SoZ - Sozialistische Zeitung

Zur SoZ-Homepage SoZ - Sozialistische Zeitung, Dezember 2006, Seite 04

Profitabel

Die Macht des Lobbyismus

von Hans Peiffer

Von der Öffentlichkeit kaum wahrgenommen und in den Berichterstattungen der Medien so gut wie tot geschwiegen stellt die Macht des Lobbyismus ein wirkungsvolles Instrument zur Durchsetzung der Interessen von Konzernen, Wirtschaftsverbänden, Industriezweigen dar. Eigentlich unvorstellbar und doch real, sie haben sich eingenistet in Ministerien, in politische Entscheidungsgremien, in Parlamenten und Parteien. Als sog. "Leiharbeiter" haben sie in Berlin eigene Büros neben denen von Regierungsbeamten und Angestellten, und in den Bundesministerien sitzen sie an verantwortlichen Stellen. Maßgeblichen Einfluss haben diese Vertreter der Wirtschaft bei Entscheidungen über alle relevanten Aufgaben der Ministerien, bei der Bearbeitung von Grundsatzfragen und Formulierungen bei Gesetzestexten und deren Inhalten.
Wen kann es da verwundern, dass bei der Neuregelung der Gesetze zur Stromdurchleitung die Formulierungen von RWE wörtlich im Gesetzestext zu finden sind, haben doch bei der Ausarbeitung der Gesetze von der Strombranche bezahlte Leute im Ministerium gesessen. Ein weiteres Beispiel: Im Bundesverkehrsministerium sitzt eine Angestellte, die vier Tage in der Woche für den Hauptverband der Deutschen Bauindustrie tätig ist, den fünften Tag arbeitet sie für das Bundesverkehrsministerium. Ein Vertreter der Bauwirtschaft sagte dazu: "Das ist für uns wesentlich effizienter. Wir haben einen Arbeitsvertrag mit dem Ministerium, die Mitarbeiterin arbeitet im Interesse der Bundesrepublik Deutschland." So einfach ist das.
In diesem Ministerium sitzt ebenfalls seit Jahren ein Vertreter der Fraport AG (Betreiber des Frankfurter Großflughafens). Der sorgte dafür, dass die Interessen von Fraport im Gegensatz zu den Interessen der lärmgeplagten Bürger per Gesetz durchgesetzt wurden. So geht es immer weiter: Im Finanzministerium agiert zur Zeit ein Vertreter der Deutschen Börse und ein Manager der Nordbank.
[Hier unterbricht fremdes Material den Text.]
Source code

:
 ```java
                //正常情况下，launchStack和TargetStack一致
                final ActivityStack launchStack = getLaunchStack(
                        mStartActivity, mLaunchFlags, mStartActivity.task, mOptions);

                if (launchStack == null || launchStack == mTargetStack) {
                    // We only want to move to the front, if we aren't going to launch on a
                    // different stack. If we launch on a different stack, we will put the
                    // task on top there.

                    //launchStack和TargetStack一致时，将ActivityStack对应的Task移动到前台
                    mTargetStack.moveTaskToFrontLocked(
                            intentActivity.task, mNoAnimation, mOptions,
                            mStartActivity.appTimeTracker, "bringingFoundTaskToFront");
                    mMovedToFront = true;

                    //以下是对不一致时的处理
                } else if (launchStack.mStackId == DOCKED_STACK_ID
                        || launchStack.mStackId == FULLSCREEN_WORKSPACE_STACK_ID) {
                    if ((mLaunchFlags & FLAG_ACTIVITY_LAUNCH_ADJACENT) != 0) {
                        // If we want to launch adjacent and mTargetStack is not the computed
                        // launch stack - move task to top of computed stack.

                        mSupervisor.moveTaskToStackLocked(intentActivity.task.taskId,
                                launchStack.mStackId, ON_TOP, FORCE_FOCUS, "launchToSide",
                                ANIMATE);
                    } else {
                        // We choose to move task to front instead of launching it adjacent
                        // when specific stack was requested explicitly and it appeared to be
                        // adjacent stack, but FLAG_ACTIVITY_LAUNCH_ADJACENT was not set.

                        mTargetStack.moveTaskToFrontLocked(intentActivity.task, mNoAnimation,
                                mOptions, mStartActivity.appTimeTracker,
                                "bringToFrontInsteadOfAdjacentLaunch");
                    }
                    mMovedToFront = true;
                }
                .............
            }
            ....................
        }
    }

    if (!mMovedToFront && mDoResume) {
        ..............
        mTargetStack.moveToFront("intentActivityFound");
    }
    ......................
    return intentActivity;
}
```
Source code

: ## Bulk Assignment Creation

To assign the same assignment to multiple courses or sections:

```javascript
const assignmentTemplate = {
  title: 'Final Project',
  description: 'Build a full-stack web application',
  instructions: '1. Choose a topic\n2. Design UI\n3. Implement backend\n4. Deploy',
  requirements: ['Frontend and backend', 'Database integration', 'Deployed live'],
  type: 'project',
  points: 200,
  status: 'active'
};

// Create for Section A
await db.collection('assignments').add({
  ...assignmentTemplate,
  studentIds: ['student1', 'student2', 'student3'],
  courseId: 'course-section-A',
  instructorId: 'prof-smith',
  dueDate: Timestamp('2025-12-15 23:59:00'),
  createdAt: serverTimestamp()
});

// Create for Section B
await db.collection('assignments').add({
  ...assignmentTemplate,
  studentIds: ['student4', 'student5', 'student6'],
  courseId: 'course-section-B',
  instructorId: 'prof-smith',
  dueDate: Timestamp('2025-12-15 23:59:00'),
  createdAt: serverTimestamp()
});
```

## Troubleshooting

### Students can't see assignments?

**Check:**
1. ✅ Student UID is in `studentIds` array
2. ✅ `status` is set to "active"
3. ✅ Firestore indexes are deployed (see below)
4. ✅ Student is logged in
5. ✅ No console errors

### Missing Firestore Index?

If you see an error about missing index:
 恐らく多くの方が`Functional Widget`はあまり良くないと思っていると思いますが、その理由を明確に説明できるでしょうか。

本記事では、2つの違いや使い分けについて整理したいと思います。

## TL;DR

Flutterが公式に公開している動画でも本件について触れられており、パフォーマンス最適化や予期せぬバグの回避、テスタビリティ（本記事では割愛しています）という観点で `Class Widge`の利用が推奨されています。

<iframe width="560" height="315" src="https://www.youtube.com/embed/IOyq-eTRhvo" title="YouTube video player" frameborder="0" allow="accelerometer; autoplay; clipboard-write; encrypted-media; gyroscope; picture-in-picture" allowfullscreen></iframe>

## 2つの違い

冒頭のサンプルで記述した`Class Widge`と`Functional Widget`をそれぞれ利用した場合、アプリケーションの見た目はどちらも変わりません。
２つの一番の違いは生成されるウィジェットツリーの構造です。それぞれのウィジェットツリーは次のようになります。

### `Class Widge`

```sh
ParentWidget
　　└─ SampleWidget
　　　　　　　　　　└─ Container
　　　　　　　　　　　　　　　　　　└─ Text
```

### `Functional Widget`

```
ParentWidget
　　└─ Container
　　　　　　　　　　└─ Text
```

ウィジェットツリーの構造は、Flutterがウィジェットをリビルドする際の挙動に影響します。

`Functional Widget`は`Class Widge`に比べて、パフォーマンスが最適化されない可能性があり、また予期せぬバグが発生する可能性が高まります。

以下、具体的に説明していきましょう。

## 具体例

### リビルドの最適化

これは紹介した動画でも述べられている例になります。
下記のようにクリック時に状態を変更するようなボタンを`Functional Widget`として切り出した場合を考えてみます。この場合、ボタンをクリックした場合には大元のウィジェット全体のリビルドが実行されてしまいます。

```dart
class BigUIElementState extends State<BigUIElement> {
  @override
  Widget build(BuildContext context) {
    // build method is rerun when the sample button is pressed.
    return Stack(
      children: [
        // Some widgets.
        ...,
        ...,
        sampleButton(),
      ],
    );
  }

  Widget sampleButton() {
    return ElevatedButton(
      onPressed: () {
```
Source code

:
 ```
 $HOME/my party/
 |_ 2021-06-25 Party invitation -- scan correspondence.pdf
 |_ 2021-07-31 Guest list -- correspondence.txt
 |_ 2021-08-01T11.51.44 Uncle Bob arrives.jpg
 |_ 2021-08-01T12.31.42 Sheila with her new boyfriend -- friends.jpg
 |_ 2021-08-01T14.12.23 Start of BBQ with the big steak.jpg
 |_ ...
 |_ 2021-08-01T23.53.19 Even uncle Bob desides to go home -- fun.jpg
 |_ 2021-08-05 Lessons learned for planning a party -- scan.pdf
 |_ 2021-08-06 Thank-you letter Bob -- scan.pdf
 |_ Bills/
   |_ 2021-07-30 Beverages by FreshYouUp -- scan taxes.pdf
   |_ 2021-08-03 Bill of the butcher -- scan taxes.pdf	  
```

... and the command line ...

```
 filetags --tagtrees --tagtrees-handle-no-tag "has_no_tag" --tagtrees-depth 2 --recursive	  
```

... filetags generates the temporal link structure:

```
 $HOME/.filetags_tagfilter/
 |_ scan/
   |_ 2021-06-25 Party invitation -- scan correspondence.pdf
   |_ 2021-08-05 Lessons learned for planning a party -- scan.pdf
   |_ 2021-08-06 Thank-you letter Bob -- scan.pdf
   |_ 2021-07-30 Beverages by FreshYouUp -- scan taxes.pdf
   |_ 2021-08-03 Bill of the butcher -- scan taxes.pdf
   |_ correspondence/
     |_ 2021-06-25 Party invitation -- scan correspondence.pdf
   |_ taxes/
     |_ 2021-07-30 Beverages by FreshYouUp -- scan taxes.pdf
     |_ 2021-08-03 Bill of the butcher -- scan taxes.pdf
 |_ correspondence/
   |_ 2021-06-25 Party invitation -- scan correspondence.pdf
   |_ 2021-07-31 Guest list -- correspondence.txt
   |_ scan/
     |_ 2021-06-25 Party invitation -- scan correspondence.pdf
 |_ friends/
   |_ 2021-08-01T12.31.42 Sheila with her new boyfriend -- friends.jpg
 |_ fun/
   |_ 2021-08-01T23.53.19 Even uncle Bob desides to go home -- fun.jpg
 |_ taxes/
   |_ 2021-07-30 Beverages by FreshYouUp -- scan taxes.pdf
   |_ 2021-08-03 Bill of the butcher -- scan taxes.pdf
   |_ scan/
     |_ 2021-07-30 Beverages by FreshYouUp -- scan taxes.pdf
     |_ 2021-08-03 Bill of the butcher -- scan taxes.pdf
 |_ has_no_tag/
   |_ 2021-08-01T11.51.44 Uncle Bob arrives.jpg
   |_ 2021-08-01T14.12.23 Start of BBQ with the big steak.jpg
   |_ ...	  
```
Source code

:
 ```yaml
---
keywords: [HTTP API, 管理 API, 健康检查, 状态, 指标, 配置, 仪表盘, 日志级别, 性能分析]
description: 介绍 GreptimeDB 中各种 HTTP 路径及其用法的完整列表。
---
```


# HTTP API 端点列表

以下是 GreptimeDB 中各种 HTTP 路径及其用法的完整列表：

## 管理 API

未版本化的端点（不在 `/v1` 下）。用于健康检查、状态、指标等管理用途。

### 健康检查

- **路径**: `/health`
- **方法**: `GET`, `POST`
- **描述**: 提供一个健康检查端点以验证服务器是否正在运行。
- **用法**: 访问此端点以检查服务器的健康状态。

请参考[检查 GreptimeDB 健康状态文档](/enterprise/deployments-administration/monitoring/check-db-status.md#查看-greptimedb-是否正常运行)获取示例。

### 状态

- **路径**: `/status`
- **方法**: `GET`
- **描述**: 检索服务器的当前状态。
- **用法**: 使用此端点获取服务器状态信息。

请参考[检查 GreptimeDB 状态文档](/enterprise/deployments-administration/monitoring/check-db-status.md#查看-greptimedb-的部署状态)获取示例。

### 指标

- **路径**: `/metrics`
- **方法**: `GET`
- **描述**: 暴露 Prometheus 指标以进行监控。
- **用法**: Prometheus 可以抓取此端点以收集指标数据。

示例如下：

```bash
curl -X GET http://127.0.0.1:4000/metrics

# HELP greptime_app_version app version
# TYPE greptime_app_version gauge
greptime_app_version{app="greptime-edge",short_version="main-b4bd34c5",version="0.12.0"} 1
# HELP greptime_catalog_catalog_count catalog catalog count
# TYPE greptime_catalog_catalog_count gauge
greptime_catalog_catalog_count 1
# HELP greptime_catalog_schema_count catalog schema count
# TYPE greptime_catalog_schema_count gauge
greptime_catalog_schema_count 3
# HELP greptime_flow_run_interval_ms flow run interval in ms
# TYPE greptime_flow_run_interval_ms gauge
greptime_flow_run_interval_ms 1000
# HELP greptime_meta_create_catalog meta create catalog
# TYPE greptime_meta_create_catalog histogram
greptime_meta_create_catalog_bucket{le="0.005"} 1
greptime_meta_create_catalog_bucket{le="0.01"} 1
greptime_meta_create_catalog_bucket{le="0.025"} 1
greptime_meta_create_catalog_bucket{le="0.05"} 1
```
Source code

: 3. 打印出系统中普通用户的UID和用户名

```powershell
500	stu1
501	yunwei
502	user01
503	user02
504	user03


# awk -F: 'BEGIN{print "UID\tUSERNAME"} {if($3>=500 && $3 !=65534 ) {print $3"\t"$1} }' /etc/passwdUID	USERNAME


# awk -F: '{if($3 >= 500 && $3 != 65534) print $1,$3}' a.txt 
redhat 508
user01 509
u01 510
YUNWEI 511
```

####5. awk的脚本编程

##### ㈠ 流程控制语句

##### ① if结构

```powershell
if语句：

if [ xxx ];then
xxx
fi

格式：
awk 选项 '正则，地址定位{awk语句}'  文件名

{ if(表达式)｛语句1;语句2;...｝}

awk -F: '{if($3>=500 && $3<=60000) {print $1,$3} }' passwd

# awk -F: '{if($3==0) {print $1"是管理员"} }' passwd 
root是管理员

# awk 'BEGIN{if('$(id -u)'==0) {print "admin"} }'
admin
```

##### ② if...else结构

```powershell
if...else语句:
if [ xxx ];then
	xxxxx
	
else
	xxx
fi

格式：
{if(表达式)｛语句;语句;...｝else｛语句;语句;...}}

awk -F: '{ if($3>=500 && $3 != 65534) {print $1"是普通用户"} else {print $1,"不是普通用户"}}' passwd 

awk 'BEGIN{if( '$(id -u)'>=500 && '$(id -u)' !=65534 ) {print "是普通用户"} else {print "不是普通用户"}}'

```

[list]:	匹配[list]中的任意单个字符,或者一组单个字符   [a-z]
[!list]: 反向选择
Im Wirtschaftsministerium waren bis vor kurzem DaimlerChrysler und der Chemiekonzern Lanxess aktiv. All das sind keine Einzelfälle.
Der direkte Einfluss durch Lobbyisten, PR- und Beraterfirmen auf Gesetzgebung und politische Entscheidungen ist mittlerweile ein ausgeklügeltes System in diesem Land und auch in der EU. Über das Ausmaß dieser von der Wirtschaft bezahlten Agenten in Bund, Ländern und Gemeinden kann man nur Vermutungen anstellen. Bei der EU in Brüssel sind etwa 15000 Interessenvertreter, darunter zwei der weltgrößten PR-Firmen. Die eine, Hill & Knowlton, wurde durch ihre 1990 erstellten Gräuelberichte vom angeblichen Wüten irakischer Truppen in Kuwait zur Rechtfertigung des ersten US-Golfkriegs bekannt; die andere, Burson-Marsteller, ist berüchtigt wegen ihrer "Tarnorganisationen" zur Durchsetzung der Interessen ihrer Auftraggeber.
Dort, wo der Lobbyismus blüht, sprudelt auch die Schmiergeldquelle, davon hören wir täglich in den Medien. Die Interessen der Bürgerinnen und Bürger bleiben auf der Strecke. "In unserer Demokratie regiert ja nicht das Volk, sondern die Wirtschaftsverbände, also könnte die Regierung sagen, warum nehmen wir nicht gleich die Vertreter der Wirtschaft in die Ministerien", meint Oskar Lafontaine. Recht hat er.
Auf diese Art der "Interessenvertretung" können wir verzichten. Dieses Unwesen kann nur durch politische Kontrolle von unten beseitigt werden.